* _SUPPLIED RECORDS_:

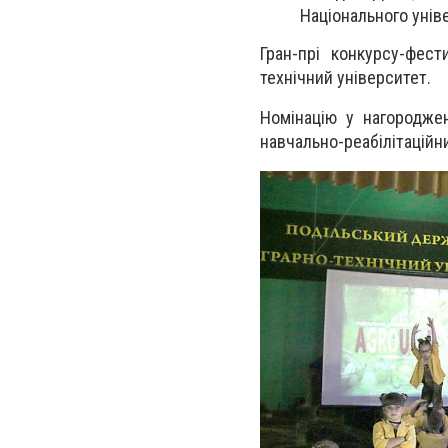
Національного унів
Гран-прі конкурсу-фес
технічний університет.
Номінацію у нагороджен
навчально-реабілітаційн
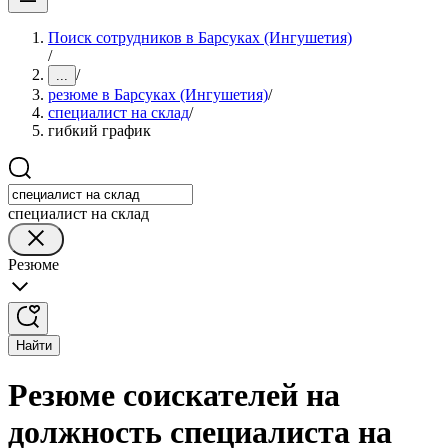
Поиск сотрудников в Барсуках (Ингушетия)
/
/
...
резюме в Барсуках (Ингушетия)
/
специалист на склад
/
гибкий график
специалист на склад
Резюме
Найти
Резюме соискателей на
должность специалиста на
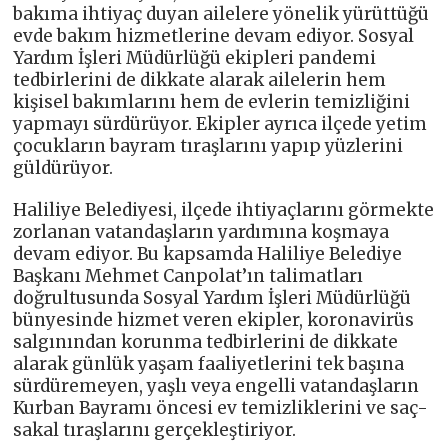
bakıma ihtiyaç duyan ailelere yönelik yürüttüğü
evde bakım hizmetlerine devam ediyor. Sosyal
Yardım İşleri Müdürlüğü ekipleri pandemi
tedbirlerini de dikkate alarak ailelerin hem
kişisel bakımlarını hem de evlerin temizliğini
yapmayı sürdürüyor. Ekipler ayrıca ilçede yetim
çocukların bayram tıraşlarını yapıp yüzlerini
güldürüyor.
Haliliye Belediyesi, ilçede ihtiyaçlarını görmekte
zorlanan vatandaşların yardımına koşmaya
devam ediyor. Bu kapsamda Haliliye Belediye
Başkanı Mehmet Canpolat’ın talimatları
doğrultusunda Sosyal Yardım İşleri Müdürlüğü
bünyesinde hizmet veren ekipler, koronavirüs
salgınından korunma tedbirlerini de dikkate
alarak günlük yaşam faaliyetlerini tek başına
sürdüremeyen, yaşlı veya engelli vatandaşların
Kurban Bayramı öncesi ev temizliklerini ve saç-
sakal tıraşlarını gerçekleştiriyor.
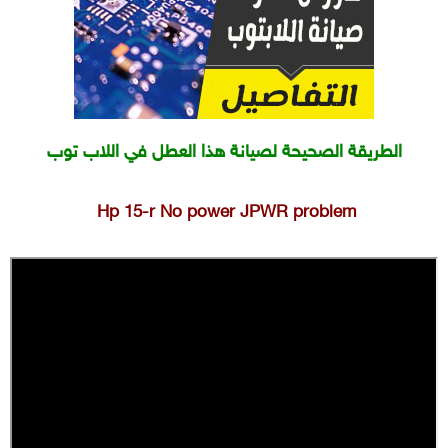
الطريقة الصحيحة لصيانة هذا العطل في اللاب توب
Hp 15-r No power JPWR problem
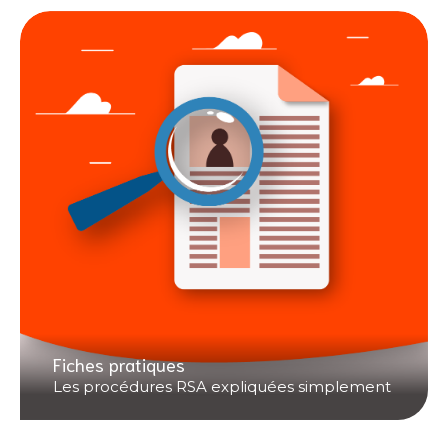
Fiches pratiques
Les procédures RSA expliquées simplement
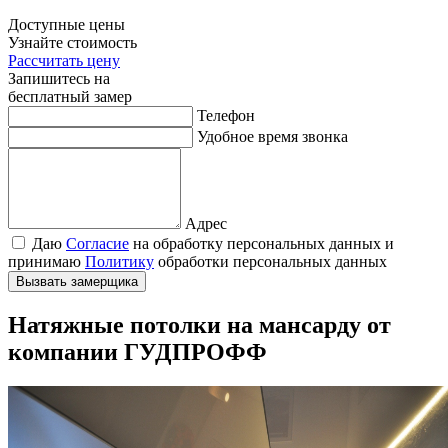
Доступные цены
Узнайте стоимость
Рассчитать цену
Запишитесь на
бесплатный замер
Телефон
Удобное время звонка
Адрес
Даю
Согласие
на обработку персональных данных и
принимаю
Политику
обработки персональных данных
Вызвать замерщика
Натяжные потолки на мансарду от
компании ГУДПРОФФ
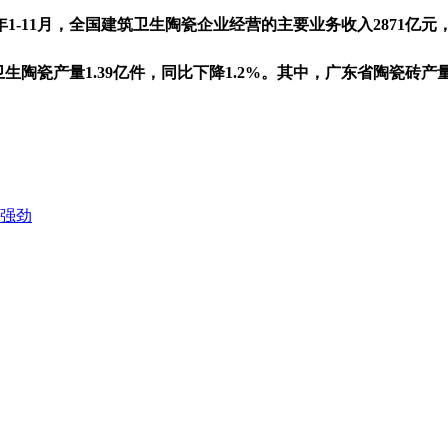
11月，全国建筑卫生陶瓷企业经营的主要业务收入2871亿元，同比
生陶瓷产量1.39亿件，同比下降1.2%。其中，广东省陶瓷砖产量1
头强劲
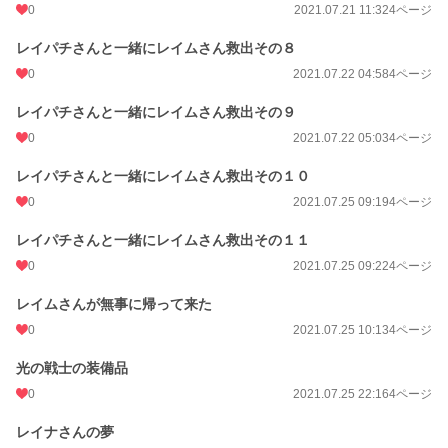
0
2021.07.21 11:32
4ページ
レイパチさんと一緒にレイムさん救出その８
0
2021.07.22 04:58
4ページ
レイパチさんと一緒にレイムさん救出その９
0
2021.07.22 05:03
4ページ
レイパチさんと一緒にレイムさん救出その１０
0
2021.07.25 09:19
4ページ
レイパチさんと一緒にレイムさん救出その１１
0
2021.07.25 09:22
4ページ
レイムさんが無事に帰って来た
0
2021.07.25 10:13
4ページ
光の戦士の装備品
0
2021.07.25 22:16
4ページ
レイナさんの夢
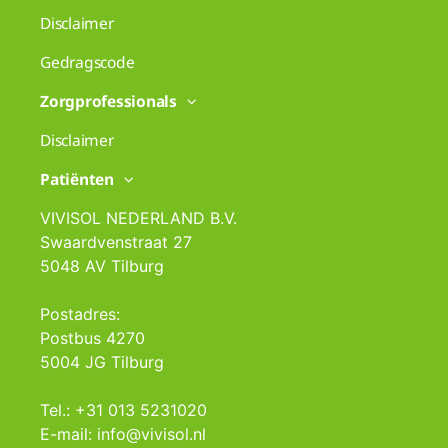
Disclaimer
Gedragscode
Zorgprofessionals
Disclaimer
Patiënten
VIVISOL NEDERLAND B.V.
Swaardvenstraat 27
5048 AV Tilburg
Postadres:
Postbus 4270
5004 JG Tilburg
Tel.: +31 013 5231020
E-mail: info@vivisol.nl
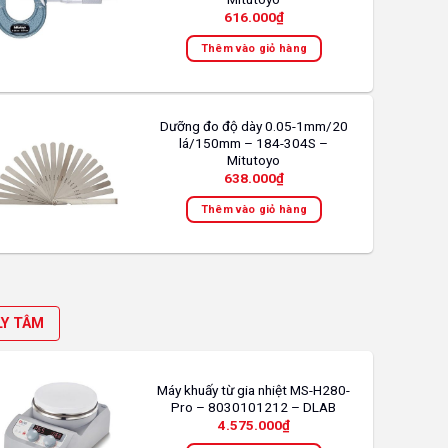
616.000
₫
Thêm vào giỏ hàng
Dưỡng đo độ dày 0.05-1mm/20
lá/150mm – 184-304S –
Mitutoyo
638.000
₫
Thêm vào giỏ hàng
LY TÂM
Máy khuấy từ gia nhiệt MS-H280-
Pro – 8030101212 – DLAB
4.575.000
₫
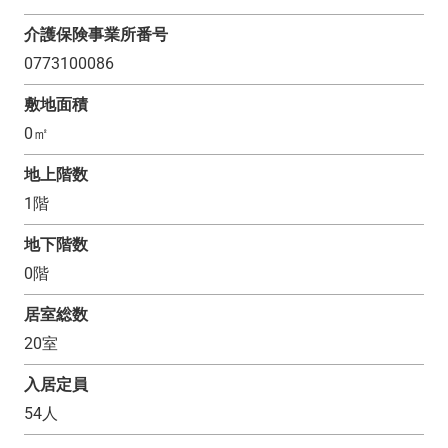
介護保険事業所番号
0773100086
敷地面積
0
㎡
地上階数
1
階
地下階数
0
階
居室総数
20
室
入居定員
54
人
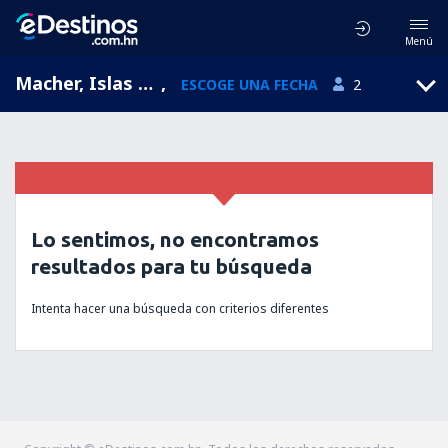
Menú
Macher, Islas Canarias, España
,
ESCOGE UNA FECHA
2
Lo sentimos, no encontramos
resultados para tu búsqueda
Intenta hacer una búsqueda con criterios diferentes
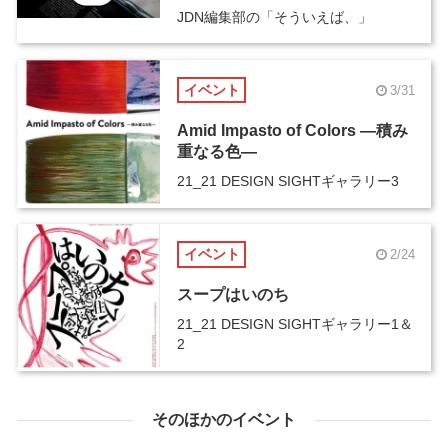
JDN編集部の「そういえば、」
イベント
3/31
Amid Impasto of Colors ―積み
重なる色―
21_21 DESIGN SIGHTギャラリー3
イベント
2/24
スープはいのち
21_21 DESIGN SIGHTギャラリー1＆
2
そのほかのイベント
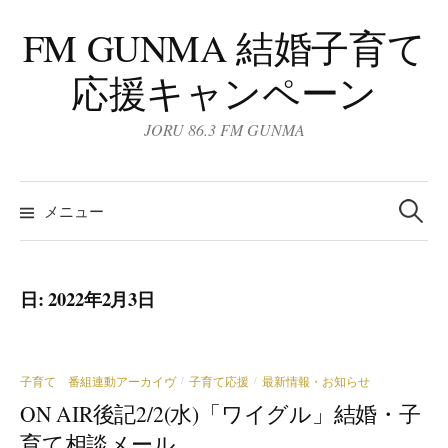
コ
FM GUNMA 結婚子育て
ン
テ
応援キャンペーン
ン
ツ
JORU 86.3 FM GUNMA
へ
ス
検
キ
索:
メニュー
ッ
プ
日:
2022年2月3日
子育て 番組連動アーカイヴ
子育て応援
最新情報・お知らせ
/
/
ON AIR後記2/2(水)「ワイグル」結婚・子
育て相談メール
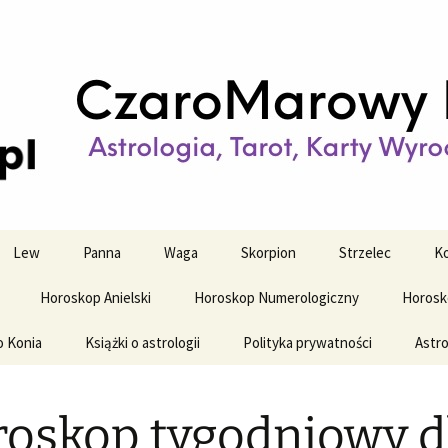
strologiczne
wy horoskop dz
y i tygodniowy
Lew
Panna
Waga
Skorpion
Strzelec
Ko
Horoskop Anielski
Horoskop Numerologiczny
Horosk
o Konia
Książki o astrologii
Polityka prywatności
Astro
oskop tygodniowy d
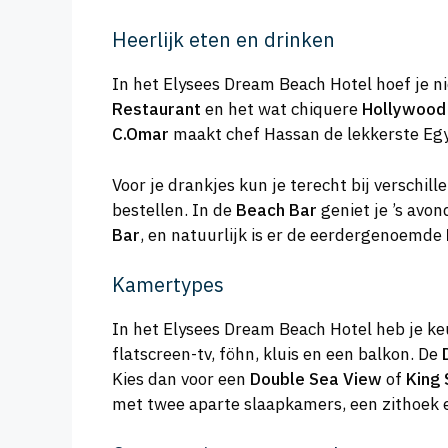
Heerlijk eten en drinken
In het Elysees Dream Beach Hotel hoef je nie
Restaurant
en het wat chiquere
Hollywood
C.Omar
maakt chef Hassan de lekkerste Egyp
Voor je drankjes kun je terecht bij verschil
bestellen. In de
Beach Bar
geniet je ’s avo
Bar
, en natuurlijk is er de eerdergenoemde
Kamertypes
In het Elysees Dream Beach Hotel heb je keu
flatscreen-tv, föhn, kluis en een balkon. De
Kies dan voor een
Double Sea View
of
King
met twee aparte slaapkamers, een zithoek e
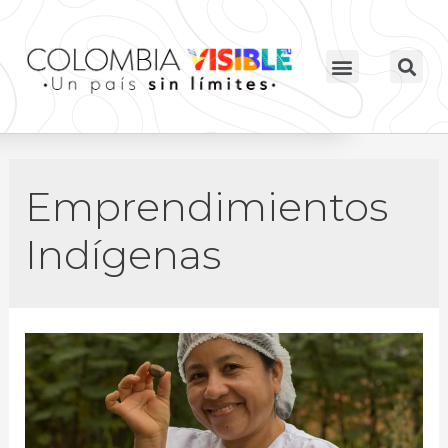
Emprendimientos
Indígenas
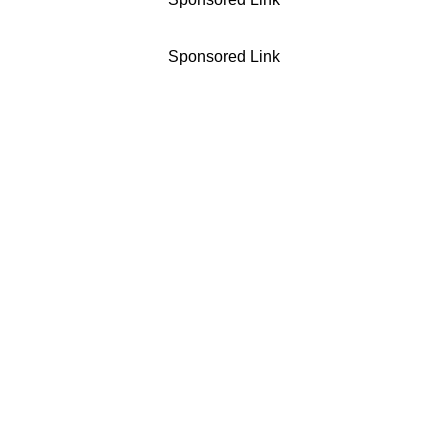
Sponsored Link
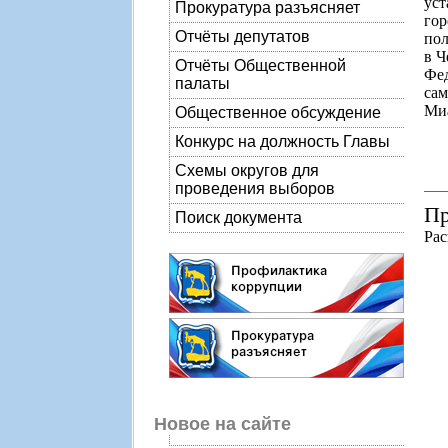
уст
Прокуратура разъясняет
гор
Отчёты депутатов
пол
в Ч
Отчёты Общественной
Фе
палаты
сам
Миа
Общественное обсуждение
Конкурс на должность Главы
Схемы округов для
проведения выборов
Пр
Поиск документа
Рас
Новое на сайте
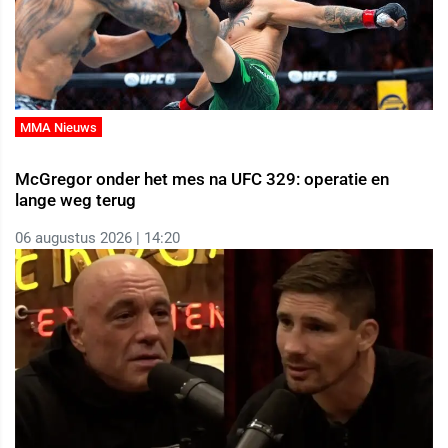
MMA Nieuws
McGregor onder het mes na UFC 329: operatie en
lange weg terug
06 augustus 2026 | 14:20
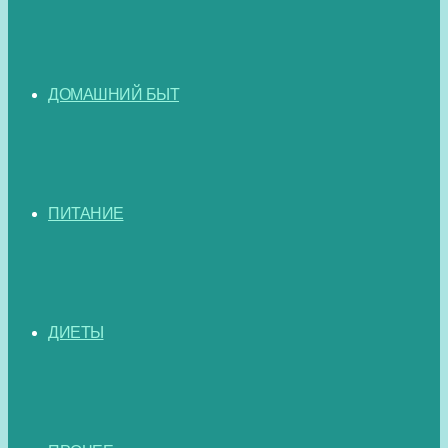
ДОМАШНИЙ БЫТ
ПИТАНИЕ
ДИЕТЫ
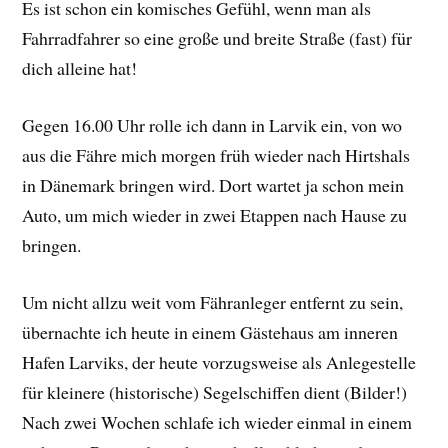
Es ist schon ein komisches Gefühl, wenn man als
Fahrradfahrer so eine große und breite Straße (fast) für
dich alleine hat!
Gegen 16.00 Uhr rolle ich dann in Larvik ein, von wo
aus die Fähre mich morgen früh wieder nach Hirtshals
in Dänemark bringen wird. Dort wartet ja schon mein
Auto, um mich wieder in zwei Etappen nach Hause zu
bringen.
Um nicht allzu weit vom Fähranleger entfernt zu sein,
übernachte ich heute in einem Gästehaus am inneren
Hafen Larviks, der heute vorzugsweise als Anlegestelle
für kleinere (historische) Segelschiffen dient (Bilder!)
Nach zwei Wochen schlafe ich wieder einmal in einem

* _TASK ITEM_:
Extract the text of every entry above, reproducing each line unchanged and leaving the pictures out.

* _RESPONSE FOR THIS EXERCISE_:
Національного унів
Гран-прі конкурсу-фес
технічний університет.
Номінацію у нагороджен
навчально-реабілітаційн
Поиск сотрудников в Барсуках (Ингушетия)
/
/
...
резюме в Барсуках (Ингушетия)
/
специалист на склад
/
гибкий график
специалист на склад
Резюме
Найти
Резюме соискателей на
должность специалиста на
bakıma ihtiyaç duyan ailelere yönelik yürüttüğü
evde bakım hizmetlerine devam ediyor. Sosyal
Yardım İşleri Müdürlüğü ekipleri pandemi
tedbirlerini de dikkate alarak ailelerin hem
kişisel bakımlarını hem de evlerin temizliğini
yapmayı sürdürüyor. Ekipler ayrıca ilçede yetim
çocukların bayram tıraşlarını yapıp yüzlerini
güldürüyor.
Haliliye Belediyesi, ilçede ihtiyaçlarını görmekte
zorlanan vatandaşların yardımına koşmaya
devam ediyor. Bu kapsamda Haliliye Belediye
Başkanı Mehmet Canpolat’ın talimatları
doğrultusunda Sosyal Yardım İşleri Müdürlüğü
bünyesinde hizmet veren ekipler, koronavirüs
salgınından korunma tedbirlerini de dikkate
alarak günlük yaşam faaliyetlerini tek başına
sürdüremeyen, yaşlı veya engelli vatandaşların
Kurban Bayramı öncesi ev temizliklerini ve saç-
sakal tıraşlarını gerçekleştiriyor.
الطريقة الصحيحة لصيانة هذا العطل في اللاب توب
Hp 15-r No power JPWR problem
Fiches pratiques
Les procédures RSA expliquées simplement
Доступные цены
Узнайте стоимость
Рассчитать цену
Запишитесь на
бесплатный замер
Телефон
Удобное время звонка
Адрес
Даю
Согласие
на обработку персональных данных и
принимаю
Политику
обработки персональных данных
Вызвать замерщика
Натяжные потолки на мансарду от
компании ГУДПРОФФ
11月，全国建筑卫生陶瓷企业经营的主要业务收入2871亿元，同比
生陶瓷产量1.39亿件，同比下降1.2%。其中，广东省陶瓷砖产量1
头强劲
0
2021.07.21 11:32
4ページ
レイパチさんと一緒にレイムさん救出その８
0
2021.07.22 04:58
4ページ
レイパチさんと一緒にレイムさん救出その９
0
2021.07.22 05:03
4ページ
レイパチさんと一緒にレイムさん救出その１０
0
2021.07.25 09:19
4ページ
レイパチさんと一緒にレイムさん救出その１１
0
2021.07.25 09:22
4ページ
レイムさんが無事に帰って来た
0
2021.07.25 10:13
4ページ
光の戦士の装備品
0
2021.07.25 22:16
4ページ
レイナさんの夢
Disclaimer
Gedragscode
Zorgprofessionals
Disclaimer
Patiënten
VIVISOL NEDERLAND B.V.
Swaardvenstraat 27
5048 AV Tilburg
Postadres:
Postbus 4270
5004 JG Tilburg
Tel.: +31 013 5231020
E-mail: info@vivisol.nl
616.000
₫
Thêm vào giỏ hàng
Dưỡng đo độ dày 0.05-1mm/20
lá/150mm – 184-304S –
Mitutoyo
638.000
₫
Thêm vào giỏ hàng
LY TÂM
Máy khuấy từ gia nhiệt MS-H280-
Pro – 8030101212 – DLAB
4.575.000
₫
介護保険事業所番号
0773100086
敷地面積
0
㎡
地上階数
1
階
地下階数
0
階
居室総数
20
室
入居定員
54
人
Menú
Macher, Islas Canarias, España
,
ESCOGE UNA FECHA
2
Lo sentimos, no encontramos
resultados para tu búsqueda
Intenta hacer una búsqueda con criterios diferentes
JDN編集部の「そういえば、」
イベント
3/31
Amid Impasto of Colors ―積み
重なる色―
21_21 DESIGN SIGHTギャラリー3
イベント
2/24
スープはいのち
21_21 DESIGN SIGHTギャラリー1＆
2
そのほかのイベント
コ
FM GUNMA 結婚子育て
ン
テ
応援キャンペーン
ン
ツ
JORU 86.3 FM GUNMA
へ
ス
検
キ
索:
メニュー
ッ
プ
日:
2022年2月3日
子育て 番組連動アーカイヴ
子育て応援
最新情報・お知らせ
/
/
ON AIR後記2/2(水)「ワイグル」結婚・子
育て相談メール
strologiczne
wy horoskop dz
y i tygodniowy
Lew
Panna
Waga
Skorpion
Strzelec
Ko
Horoskop Anielski
Horoskop Numerologiczny
Horosk
o Konia
Książki o astrologii
Polityka prywatności
Astro
oskop tygodniowy d
Heerlijk eten en drinken
In het Elysees Dream Beach Hotel hoef je nie
Restaurant
en het wat chiquere
Hollywood
C.Omar
maakt chef Hassan de lekkerste Egyp
Voor je drankjes kun je terecht bij verschil
bestellen. In de
Beach Bar
geniet je ’s avo
Bar
, en natuurlijk is er de eerdergenoemde
Kamertypes
In het Elysees Dream Beach Hotel heb je keu
flatscreen-tv, föhn, kluis en een balkon. De
Kies dan voor een
Double Sea View
of
King
met twee aparte slaapkamers, een zithoek e
Emprendimientos
Indígenas
Sponsored Link
уст
Прокуратура разъясняет
гор
Отчёты депутатов
пол
в Ч
Отчёты Общественной
Фе
палаты
сам
Миа
Общественное обсуждение
Конкурс на должность Главы
Схемы округов для
проведения выборов
Пр
Поиск документа
Рас
Новое на сайте
MMA Nieuws
McGregor onder het mes na UFC 329: operatie en
lange weg terug
06 augustus 2026 | 14:20
ДОМАШНИЙ БЫТ
ПИТАНИЕ
ДИЕТЫ
Es ist schon ein komisches Gefühl, wenn man als
Fahrradfahrer so eine große und breite Straße (fast) für
dich alleine hat!
Gegen 16.00 Uhr rolle ich dann in Larvik ein, von wo
aus die Fähre mich morgen früh wieder nach Hirtshals
in Dänemark bringen wird. Dort wartet ja schon mein
Auto, um mich wieder in zwei Etappen nach Hause zu
bringen.
Um nicht allzu weit vom Fähranleger entfernt zu sein,
übernachte ich heute in einem Gästehaus am inneren
Hafen Larviks, der heute vorzugsweise als Anlegestelle
für kleinere (historische) Segelschiffen dient (Bilder!)
Nach zwei Wochen schlafe ich wieder einmal in einem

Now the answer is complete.